Being 78 years old, and having been through so much already, he and my mother decided to not pursue any kind of invasive treatments. They decided, together, to simply try to enjoy the time that we had left together. Mom decided that they were going to get out EVERY day, even if just to go for a drive. They took trips to Busch Gardens, went to dinner, visited with family and friends, and spent a few hours here and there at our little ranch. Dad LOVED to watch the kids on their horses.
I will never understand how, just a couple of months prior to October, he could have scans of his kidneys that were clear, and by October he had a very aggressive tumor on the kidney that was the size of a grapefruit. Nor, that it had spread so quickly to the lungs. His kidney function at the time, had decreased to 30%, and the doctors said that if it decreased to 20% they would recommend dialysis. Of course, with their decision to decline anything further that would be invasive, that would be declined. There was also talk of a possible kidney removal, but he wasn’t a candidate for that surgery and again, would have declined that surgery as well.
October passed by into November, and he was still feeling pretty good. We had gotten him a lift chair, hospice was called in and they were making weekly visits a part of the routine. That worked well for a couple of weeks but we quickly found out that he was spending more and more time in the chair, even through the night, and we decided it was time for a hospital bed. At first, hospice seemed to be a great thing, but they weren’t much needed, except for guidance to change medications or to bring in equipment THEY felt might be needed.
November and December, while seemingly going downhill a bit, Dad was still driving and doing many of his day to day tasks. With kidney function so decreased, his body began to retain fluid. Even on fluid pills, the body retained so much that it would seep from his legs. His legs would be painful to touch and constantly wet. By Christmas, he had weakened a great deal, and you could tell that he was sick. He was still only taking a single pain pill at night, as he didn’t want to feel loopy. You could often tell that he was in pain, but fighting it and internally counting down until he could take something and go to sleep. He fought because he didn’t want to miss precious time with us or his grand babies.
We made a big deal about Christmas because we knew it could be his last, yet we didn’t want to admit it. Talk about yet another EPIC fail on my part though. I had ordered a dinner package from Publix that included a turkey. We had set everything in a box on the floor as we were packing everything in the car to head down to Dad’s, and came back inside to find that my female bully had EATEN our turkey! It made for a good laugh that day, but we ended up ordering Chinese food for our Christmas dinner, ever so thankful that at least they were open for business! We felt like the family in the movie “A Christmas Story”. You know, the one where Ralphie wants a bb gun and gets told “You’ll shoot your eye out!” Yes, THAT was us.

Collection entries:

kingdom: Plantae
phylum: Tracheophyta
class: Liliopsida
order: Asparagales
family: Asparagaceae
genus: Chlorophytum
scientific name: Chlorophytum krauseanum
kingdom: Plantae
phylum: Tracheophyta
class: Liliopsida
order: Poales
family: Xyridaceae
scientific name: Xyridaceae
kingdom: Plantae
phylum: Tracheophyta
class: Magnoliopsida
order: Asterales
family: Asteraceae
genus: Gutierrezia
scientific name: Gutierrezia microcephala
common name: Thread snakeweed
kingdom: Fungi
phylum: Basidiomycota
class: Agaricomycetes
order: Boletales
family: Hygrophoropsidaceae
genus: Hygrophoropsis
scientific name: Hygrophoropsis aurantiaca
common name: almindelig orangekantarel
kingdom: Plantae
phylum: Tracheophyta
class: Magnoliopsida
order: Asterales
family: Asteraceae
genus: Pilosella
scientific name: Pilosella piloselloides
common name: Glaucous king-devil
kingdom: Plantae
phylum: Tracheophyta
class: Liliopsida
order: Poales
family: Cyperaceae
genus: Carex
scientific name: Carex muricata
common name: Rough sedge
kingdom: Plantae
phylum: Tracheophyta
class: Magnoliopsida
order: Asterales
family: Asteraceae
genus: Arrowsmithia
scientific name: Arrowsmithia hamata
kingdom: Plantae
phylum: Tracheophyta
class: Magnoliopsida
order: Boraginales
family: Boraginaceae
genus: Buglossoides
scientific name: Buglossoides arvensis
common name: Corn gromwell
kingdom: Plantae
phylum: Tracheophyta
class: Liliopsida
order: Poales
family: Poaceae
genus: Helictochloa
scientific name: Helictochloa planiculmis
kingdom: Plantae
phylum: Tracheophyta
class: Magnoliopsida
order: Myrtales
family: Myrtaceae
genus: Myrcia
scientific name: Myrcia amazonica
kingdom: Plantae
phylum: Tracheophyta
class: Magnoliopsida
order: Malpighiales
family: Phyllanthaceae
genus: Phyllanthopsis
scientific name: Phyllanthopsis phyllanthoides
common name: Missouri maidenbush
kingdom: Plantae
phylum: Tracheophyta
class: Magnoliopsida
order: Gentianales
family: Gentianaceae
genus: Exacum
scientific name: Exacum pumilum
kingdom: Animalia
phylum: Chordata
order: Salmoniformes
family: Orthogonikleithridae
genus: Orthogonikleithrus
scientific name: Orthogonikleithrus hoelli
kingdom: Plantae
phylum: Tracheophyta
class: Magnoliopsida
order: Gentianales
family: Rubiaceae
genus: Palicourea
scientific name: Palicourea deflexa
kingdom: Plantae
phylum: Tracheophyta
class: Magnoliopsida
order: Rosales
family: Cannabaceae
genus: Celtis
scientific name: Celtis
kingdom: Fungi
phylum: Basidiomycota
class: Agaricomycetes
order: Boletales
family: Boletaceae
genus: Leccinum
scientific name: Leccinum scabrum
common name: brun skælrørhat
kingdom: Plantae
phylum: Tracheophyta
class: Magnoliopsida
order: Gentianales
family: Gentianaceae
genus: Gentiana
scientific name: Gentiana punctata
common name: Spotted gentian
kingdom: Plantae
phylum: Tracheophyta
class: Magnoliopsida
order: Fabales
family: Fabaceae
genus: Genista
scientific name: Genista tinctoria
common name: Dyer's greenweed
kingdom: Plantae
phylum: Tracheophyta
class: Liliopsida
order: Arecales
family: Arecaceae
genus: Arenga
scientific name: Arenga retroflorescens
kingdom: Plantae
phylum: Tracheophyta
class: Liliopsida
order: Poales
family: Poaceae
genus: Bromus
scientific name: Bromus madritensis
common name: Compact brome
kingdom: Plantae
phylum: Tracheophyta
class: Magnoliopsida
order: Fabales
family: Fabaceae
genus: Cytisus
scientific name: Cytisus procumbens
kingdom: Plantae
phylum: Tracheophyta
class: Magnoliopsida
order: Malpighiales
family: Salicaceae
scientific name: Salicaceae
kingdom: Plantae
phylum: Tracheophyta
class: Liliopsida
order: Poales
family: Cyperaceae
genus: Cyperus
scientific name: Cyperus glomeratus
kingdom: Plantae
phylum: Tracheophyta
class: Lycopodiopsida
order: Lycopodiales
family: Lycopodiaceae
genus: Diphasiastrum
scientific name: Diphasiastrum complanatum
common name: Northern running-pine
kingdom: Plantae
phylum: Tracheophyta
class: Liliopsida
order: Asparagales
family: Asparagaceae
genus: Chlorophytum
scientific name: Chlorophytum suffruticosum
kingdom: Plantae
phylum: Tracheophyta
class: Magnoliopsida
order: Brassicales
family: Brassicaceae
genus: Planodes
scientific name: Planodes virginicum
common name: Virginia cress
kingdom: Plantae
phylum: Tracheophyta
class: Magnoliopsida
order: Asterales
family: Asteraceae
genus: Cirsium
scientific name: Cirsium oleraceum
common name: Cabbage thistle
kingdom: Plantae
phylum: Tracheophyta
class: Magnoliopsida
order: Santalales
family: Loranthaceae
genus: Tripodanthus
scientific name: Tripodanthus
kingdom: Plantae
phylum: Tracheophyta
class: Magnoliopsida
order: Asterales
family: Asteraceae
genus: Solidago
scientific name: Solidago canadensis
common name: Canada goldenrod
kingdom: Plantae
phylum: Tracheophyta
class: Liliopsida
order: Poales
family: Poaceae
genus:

- _Required actions_
a – Answer these questions about the account of Dad's illness:
(i) At what level of kidney function did the doctors say they would recommend dialysis?
(ii) How many pain pills was Dad still taking at night by Christmas?
(iii) What did the family end up ordering for Christmas dinner?
b – Reproduce the stretch from "We made a big" through "THAT was us." in the account of Dad's illness, word for word.

- _Solutions to the problems_
a –
(i) 20%
(ii) A single pain pill
(iii) Chinese food

b –
We made a big deal about Christmas because we knew it could be his last, yet we didn’t want to admit it. Talk about yet another EPIC fail on my part though. I had ordered a dinner package from Publix that included a turkey. We had set everything in a box on the floor as we were packing everything in the car to head down to Dad’s, and came back inside to find that my female bully had EATEN our turkey! It made for a good laugh that day, but we ended up ordering Chinese food for our Christmas dinner, ever so thankful that at least they were open for business! We felt like the family in the movie “A Christmas Story”. You know, the one where Ralphie wants a bb gun and gets told “You’ll shoot your eye out!” Yes, THAT was us.